A generalized hybrid machine learning framework for predicting biohydrogen production via dark fermentation of organic wastes


Mougari N. E., Ghersi D. E., Iachachene F., Largeau J. F., ARICI M.

Bioprocess and Biosystems Engineering, 2025 (SCI-Expanded, Scopus) identifier identifier identifier

  • Yayın Türü: Makale / Tam Makale
  • Basım Tarihi: 2025
  • Doi Numarası: 10.1007/s00449-025-03255-w
  • Dergi Adı: Bioprocess and Biosystems Engineering
  • Derginin Tarandığı İndeksler: Science Citation Index Expanded (SCI-EXPANDED), Scopus, BIOSIS, Chemical Abstracts Core, Compendex, EMBASE, MEDLINE
  • Anahtar Kelimeler: Artificial neural network, Bayesian optimization, Biohydrogen production, Dark fermentation, Kinetic modeling
  • Kocaeli Üniversitesi Adresli: Evet

Özet

The rising global demand for sustainable energy has directed significant attention towards biohydrogen production via dark fermentation of organic wastes. Accurate yield prediction is crucial for optimizing process conditions and enhancing overall process. This study aims to develop a robust and interpretable predictive framework that integrates kinetic modeling with a hybrid Bayesian Optimization–Artificial Neural Network (BO–ANN) approach for precise biohydrogen yield prediction. The core novelty lies in representing each substrate not as a simple category, but by its quantitative kinetic parameters from the Modified Gompertz equation, providing a biologically meaningful input. A comprehensive database compiled from the literature incorporates key process variables, including temperature, pH, residence time, and substrate concentration, along with kinetic parameters from the Modified Gompertz equation characterizing each substrate. The BO algorithm was employed to optimize the ANN architecture, and 5-fold cross-validation was used to evaluate model generalization ability. The proposed hybrid model achieved outstanding predictive performance (R² = 0.9980, RMSE = 0.0117, MAE = 0.0062), confirming its accuracy and robustness.
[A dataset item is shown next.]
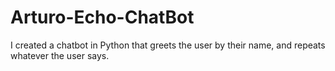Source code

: # Arturo-Echo-ChatBot
I created a chatbot in Python that greets the user by their name, and repeats whatever the user says.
Furthermore, SHAP analysis and correlation metrics provided interpretable insights into feature contributions, particularly the relevance of kinetic descriptors. Overall, the proposed BO–ANN framework offers a scalable, interpretable, and biologically grounded tool to improve predictive accuracy and support the design of more efficient and sustainable biohydrogen production systems.